++++ Document text

- Directed by: Robin Spry
- Written by: Robin Spry Ronald Sutherland
- Produced by: Robert Lantos
- Starring: Jennifer Dale; Gabriel Arcand; Winston Rekert;
- Cinematography: Miklós Lente
- Release date: 1980;
- Running time: 102 minutes
- Country: Canada
- Language: English

= Suzanne (1980 film) =

Suzanne is a 1980 Canadian drama film directed by Robin Spry. It was written by Spry and Ronald Sutherland as an adaptation of Sutherland's 1971 novel Snow Lark.

The film stars Jennifer Dale and also includes Gabriel Arcand, Winston Rekert, Ken Pogue, Michelle Rossignol, Michael Ironside, Aubert Pallascio, Pierre Curzi and Yvan Ducharme.

The film garnered six Genie Award nominations at the 2nd Genie Awards, including Best Actor (Rekert), Best Actress (Dale), Best Supporting Actor (Arcand), Best Adapted Screenplay, Best Cinematography and Best Costume Design.

==Plot==
Suzanne McDonald is a woman in an unhappy marriage who becomes pregnant after an extramarital affair with a gangster who has just been sent to prison.

++++++++

- Work instructions:
(1) Using the Suzanne film article, answer each question:
(a) Who produced the film?
(b) What is the title of the novel the film adapts, and in what year was that novel published?
(c) At which Genie Awards ceremony did the film receive its nominations?
(2) From the Suzanne film article, list every Genie Award category in which the film was nominated.
(3) In the Suzanne film article, find the part that opens with the words containing "Suzanne is a" and closes with "sent to prison.". Reproduce that whole part word for word.
The rows after this point play no part in any of this work.

++++ Provided data

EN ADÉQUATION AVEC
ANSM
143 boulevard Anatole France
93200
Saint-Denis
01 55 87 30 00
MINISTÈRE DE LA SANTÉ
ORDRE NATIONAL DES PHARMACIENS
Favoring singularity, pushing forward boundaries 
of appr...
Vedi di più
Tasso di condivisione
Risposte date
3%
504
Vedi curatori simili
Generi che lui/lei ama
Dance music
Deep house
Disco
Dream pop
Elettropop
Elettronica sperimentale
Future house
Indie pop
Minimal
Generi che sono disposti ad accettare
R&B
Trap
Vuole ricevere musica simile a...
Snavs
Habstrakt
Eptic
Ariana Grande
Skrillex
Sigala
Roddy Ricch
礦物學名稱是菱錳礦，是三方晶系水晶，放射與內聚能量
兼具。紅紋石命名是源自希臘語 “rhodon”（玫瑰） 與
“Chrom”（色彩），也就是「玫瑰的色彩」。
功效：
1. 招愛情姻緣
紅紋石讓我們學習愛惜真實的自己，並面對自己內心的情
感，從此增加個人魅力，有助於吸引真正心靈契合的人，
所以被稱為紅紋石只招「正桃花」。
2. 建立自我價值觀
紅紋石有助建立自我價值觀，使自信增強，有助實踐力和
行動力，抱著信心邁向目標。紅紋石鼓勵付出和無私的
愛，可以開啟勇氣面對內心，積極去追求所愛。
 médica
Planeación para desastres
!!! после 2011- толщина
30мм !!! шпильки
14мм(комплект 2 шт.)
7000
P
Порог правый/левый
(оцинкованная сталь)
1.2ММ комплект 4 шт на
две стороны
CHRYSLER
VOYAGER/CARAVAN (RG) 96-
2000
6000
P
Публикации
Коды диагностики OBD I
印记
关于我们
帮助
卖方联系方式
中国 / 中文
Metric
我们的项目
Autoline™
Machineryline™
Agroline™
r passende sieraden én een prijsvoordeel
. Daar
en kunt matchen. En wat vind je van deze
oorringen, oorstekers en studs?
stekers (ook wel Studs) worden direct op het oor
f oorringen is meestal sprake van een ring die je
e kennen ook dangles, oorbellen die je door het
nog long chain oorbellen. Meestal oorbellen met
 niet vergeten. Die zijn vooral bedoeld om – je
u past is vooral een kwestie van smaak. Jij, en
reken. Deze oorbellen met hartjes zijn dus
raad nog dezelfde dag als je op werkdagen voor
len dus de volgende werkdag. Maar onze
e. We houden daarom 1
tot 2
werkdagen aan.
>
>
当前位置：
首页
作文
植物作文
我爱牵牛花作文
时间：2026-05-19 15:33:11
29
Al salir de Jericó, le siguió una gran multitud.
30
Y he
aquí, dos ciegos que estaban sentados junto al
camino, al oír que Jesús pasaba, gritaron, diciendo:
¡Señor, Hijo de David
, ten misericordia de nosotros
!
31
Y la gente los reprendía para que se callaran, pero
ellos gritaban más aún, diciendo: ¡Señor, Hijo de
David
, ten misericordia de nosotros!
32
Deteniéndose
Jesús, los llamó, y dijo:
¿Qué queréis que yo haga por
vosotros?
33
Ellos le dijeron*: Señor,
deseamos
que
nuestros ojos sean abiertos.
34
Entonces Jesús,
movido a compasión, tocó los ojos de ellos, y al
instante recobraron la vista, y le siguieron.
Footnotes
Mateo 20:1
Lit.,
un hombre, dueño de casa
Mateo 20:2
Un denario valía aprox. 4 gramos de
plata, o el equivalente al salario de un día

++++++++

- Task solutions:
(1)
(a) Robert Lantos
(b) Snow Lark, published in 1971
(c) The 2nd Genie Awards

(2)
Best Actor
Best Actress
Best Supporting Actor
Best Adapted Screenplay
Best Cinematography
Best Costume Design

(3)
Suzanne is a 1980 Canadian drama film directed by Robin Spry. It was written by Spry and Ronald Sutherland as an adaptation of Sutherland's 1971 novel Snow Lark.

The film stars Jennifer Dale and also includes Gabriel Arcand, Winston Rekert, Ken Pogue, Michelle Rossignol, Michael Ironside, Aubert Pallascio, Pierre Curzi and Yvan Ducharme.

The film garnered six Genie Award nominations at the 2nd Genie Awards, including Best Actor (Rekert), Best Actress (Dale), Best Supporting Actor (Arcand), Best Adapted Screenplay, Best Cinematography and Best Costume Design.

==Plot==
Suzanne McDonald is a woman in an unhappy marriage who becomes pregnant after an extramarital affair with a gangster who has just been sent to prison.